Watchdog: Cap prices
Companies should be named and shamed for overcharging customers, according to a watchdog.
The Competition and Markets Authority (CMA) believes customers should be protected by price caps, after finding UK consumers overpay by £4 billion a year.
It has now released a series of recommendations to tackle the so-called loyalty penalty – the amount a customer loses by being loyal – after calls for action to stop people being exploited.
Citizens Advice launched a “super complaint” in September, after finding British consumers were losing £4.1 billion across the mobile, broadband, home insurance, mortgages and savings industries to the so-called “loyalty penalty”.
It found 80% of consumers were paying a significantly higher price to at least one of their providers simply for staying with them.

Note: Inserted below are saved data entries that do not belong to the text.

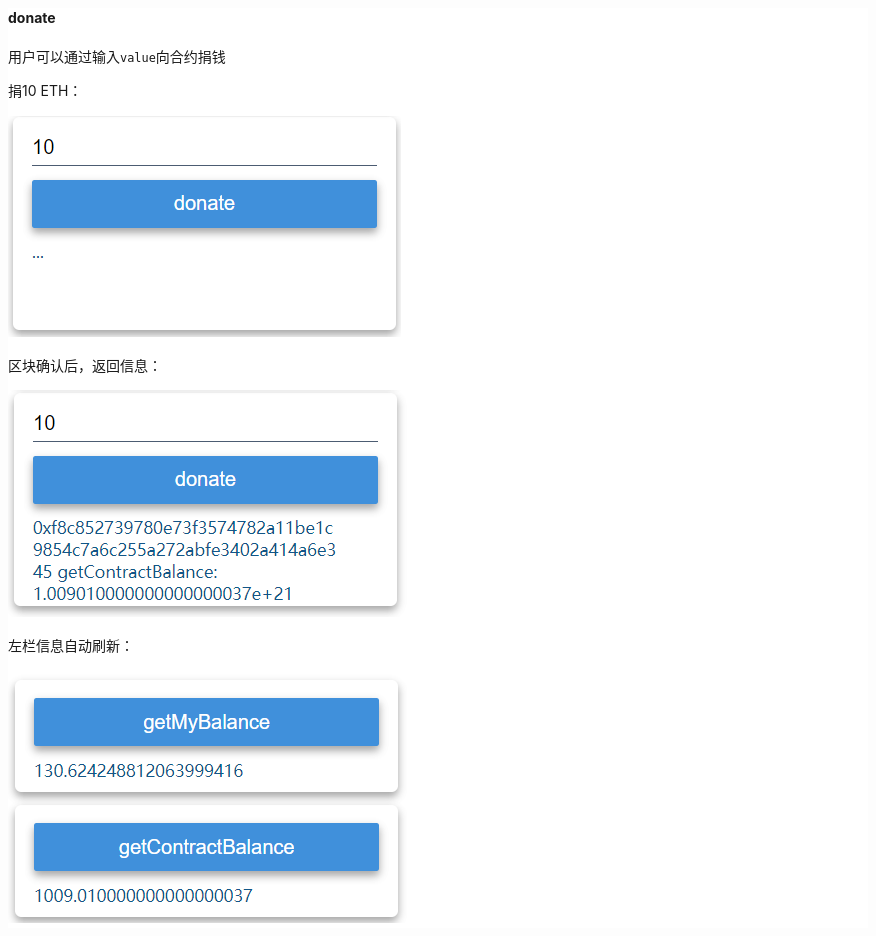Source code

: #### donate

用户可以通过输入`value`向合约捐钱

捐10 ETH：

![28](assets/28.png)

区块确认后，返回信息：

![29](assets/29.png)

左栏信息自动刷新：

![30](assets/30.png)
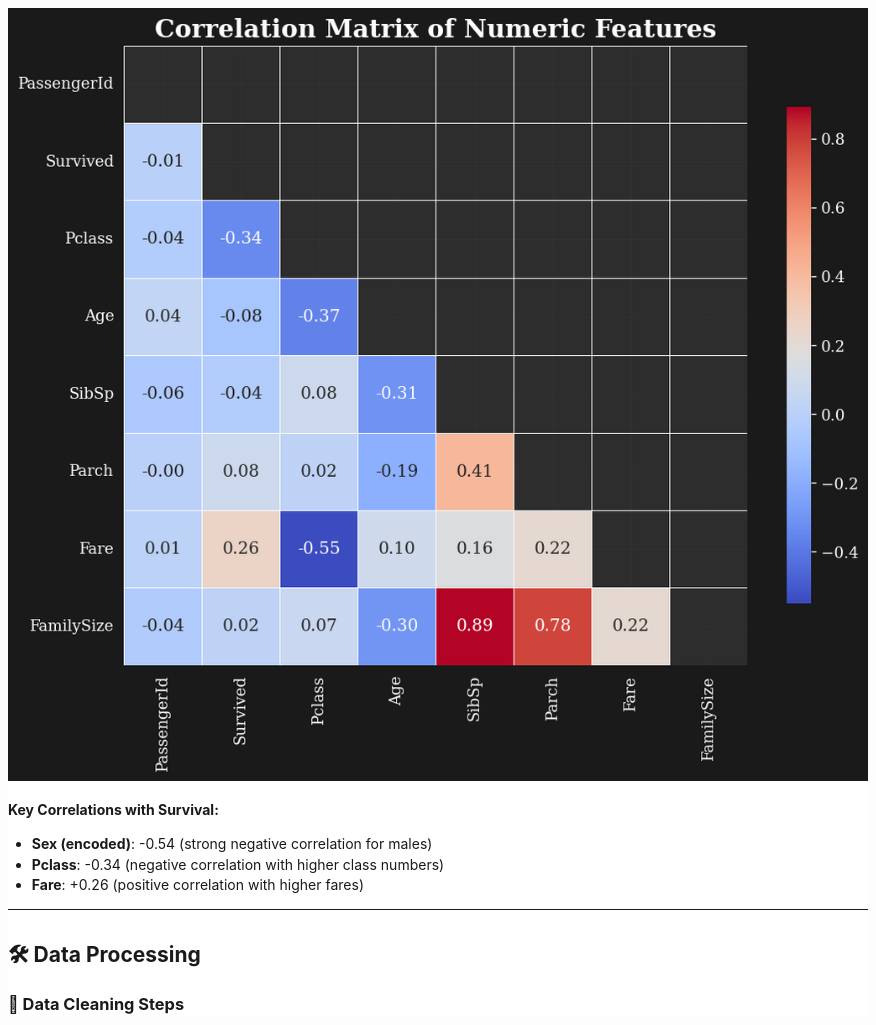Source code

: ![Correlation Matrix](images/correlation_matrix.png)

**Key Correlations with Survival:**
- **Sex (encoded)**: -0.54 (strong negative correlation for males)
- **Pclass**: -0.34 (negative correlation with higher class numbers)
- **Fare**: +0.26 (positive correlation with higher fares)

---

## 🛠️ Data Processing

### 🔧 Data Cleaning Steps

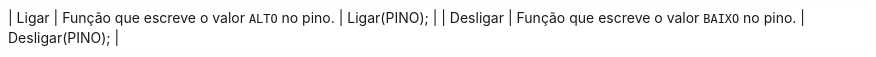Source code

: | Ligar            | Função que escreve o valor ``ALTO`` no pino.                                                                                                                                                                      | Ligar(PINO);                                                                                                                                                                                                                 |
| Desligar         | Função que escreve o valor ``BAIXO`` no pino.                                                                                                                                                                     | Desligar(PINO);                                                                                                                                                                                                              |
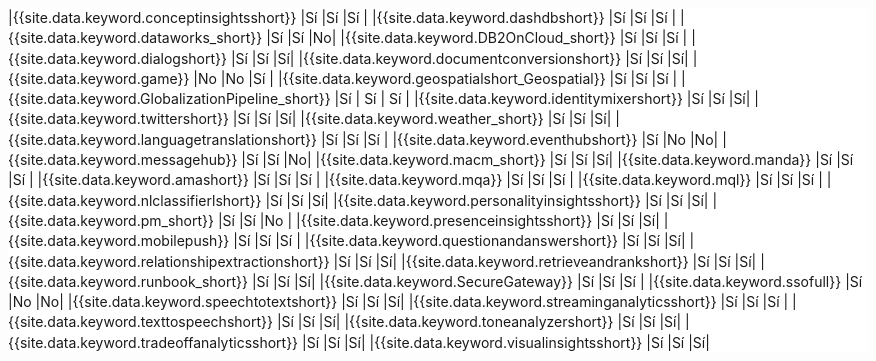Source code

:|{{site.data.keyword.conceptinsightsshort}}	|Sí		|Sí		|Sí |
|{{site.data.keyword.dashdbshort}}		|Sí		|Sí		|Sí |
|{{site.data.keyword.dataworks_short}}		|Sí		|Sí		|No|
|{{site.data.keyword.DB2OnCloud_short}}		|Sí		|Sí		|Sí |
|{{site.data.keyword.dialogshort}}		|Sí		|Sí		|Sí|
|{{site.data.keyword.documentconversionshort}}	|Sí		|Sí		|Sí|
|{{site.data.keyword.game}}			|No		|No		|Sí |
|{{site.data.keyword.geospatialshort_Geospatial}}	|Sí	|Sí		|Sí |
|{{site.data.keyword.GlobalizationPipeline_short}}	|Sí		| Sí		| Sí |
|{{site.data.keyword.identitymixershort}}		|Sí		|Sí		|Sí|
|{{site.data.keyword.twittershort}}		|Sí		|Sí		|Sí|
|{{site.data.keyword.weather_short}}		|Sí		|Sí		|Sí|
|{{site.data.keyword.languagetranslationshort}}	|Sí		|Sí		|Sí |
|{{site.data.keyword.eventhubshort}}		|Sí		|No		|No|
|{{site.data.keyword.messagehub}}		|Sí		|Sí		|No|
|{{site.data.keyword.macm_short}}		|Sí		|Sí		|Sí|
|{{site.data.keyword.manda}}			|Sí		|Sí		|Sí |
|{{site.data.keyword.amashort}}			|Sí		|Sí		|Sí |
|{{site.data.keyword.mqa}}			|Sí		|Sí		|Sí |
|{{site.data.keyword.mql}}			|Sí		|Sí		|Sí |
|{{site.data.keyword.nlclassifierlshort}} 	|Sí 		|Sí 		|Sí|
|{{site.data.keyword.personalityinsightsshort}}	|Sí		|Sí		|Sí|
|{{site.data.keyword.pm_short}}			|Sí		|Sí		|No |
|{{site.data.keyword.presenceinsightsshort}}	|Sí		|Sí		|Sí|
|{{site.data.keyword.mobilepush}}		|Sí		|Sí		|Sí |
|{{site.data.keyword.questionandanswershort}}	|Sí		|Sí		|Sí|
|{{site.data.keyword.relationshipextractionshort}}	|Sí	|Sí		|Sí|
|{{site.data.keyword.retrieveandrankshort}}	|Sí 		|Sí 		|Sí|
|{{site.data.keyword.runbook_short}}		|Sí		|Sí		|Sí|
|{{site.data.keyword.SecureGateway}}		|Sí		|Sí		|Sí |
|{{site.data.keyword.ssofull}}			|Sí		|No		|No|
|{{site.data.keyword.speechtotextshort}}	|Sí 		|Sí	 	|Sí|
|{{site.data.keyword.streaminganalyticsshort}}	|Sí		|Sí		|Sí |
|{{site.data.keyword.texttospeechshort}} 	|Sí 		|Sí	 	|Sí|
|{{site.data.keyword.toneanalyzershort}} 	|Sí 		|Sí 		|Sí|
|{{site.data.keyword.tradeoffanalyticsshort}}	|Sí		|Sí		|Sí|
|{{site.data.keyword.visualinsightsshort}}	|Sí		|Sí		|Sí|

Gillian Guy, chief executive of Citizens Advice, said:
“The loyalty penalty costs customers £11 million every day. The Government and regulators need to show they’re on the side of consumers by taking urgent action to end this systematic scam.”

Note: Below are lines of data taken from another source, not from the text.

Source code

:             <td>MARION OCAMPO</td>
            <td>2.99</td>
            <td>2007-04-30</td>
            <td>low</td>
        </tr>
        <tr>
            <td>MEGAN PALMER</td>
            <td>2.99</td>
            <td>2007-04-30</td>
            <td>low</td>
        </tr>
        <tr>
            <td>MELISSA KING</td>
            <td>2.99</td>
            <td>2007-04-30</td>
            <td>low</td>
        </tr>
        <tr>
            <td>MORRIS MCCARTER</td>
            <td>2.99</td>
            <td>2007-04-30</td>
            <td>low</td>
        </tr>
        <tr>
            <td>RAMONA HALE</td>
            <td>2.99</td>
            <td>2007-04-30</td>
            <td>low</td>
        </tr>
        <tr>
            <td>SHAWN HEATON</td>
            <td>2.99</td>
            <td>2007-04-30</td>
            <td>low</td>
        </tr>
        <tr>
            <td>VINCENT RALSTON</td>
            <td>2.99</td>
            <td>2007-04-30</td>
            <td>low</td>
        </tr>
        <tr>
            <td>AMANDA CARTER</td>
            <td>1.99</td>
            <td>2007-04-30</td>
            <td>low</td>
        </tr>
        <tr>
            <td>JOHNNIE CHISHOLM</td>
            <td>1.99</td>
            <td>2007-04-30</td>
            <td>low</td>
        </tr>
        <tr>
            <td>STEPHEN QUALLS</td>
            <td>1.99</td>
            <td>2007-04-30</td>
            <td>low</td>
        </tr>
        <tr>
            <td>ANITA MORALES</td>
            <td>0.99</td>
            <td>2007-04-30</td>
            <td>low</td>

The CMA has uncovered damaging practices by firms, including year-on-year stealth price rises, costly exit fees and difficult cancellation processes.
It also found that vulnerable people, including the elderly and those on a low income, may be more at risk of paying the loyalty penalty.
The CMA said one million people with mortgages and nearly 12 million with insurance deals were affected, and the loyalty penalty was also likely to arise as an issue in other markets.
Andrea Coscelli, CMA chief executive, said: “Millions of loyal customers are being taken advantage of each year by firms – and end up paying much more than they should do. This must come to an end.”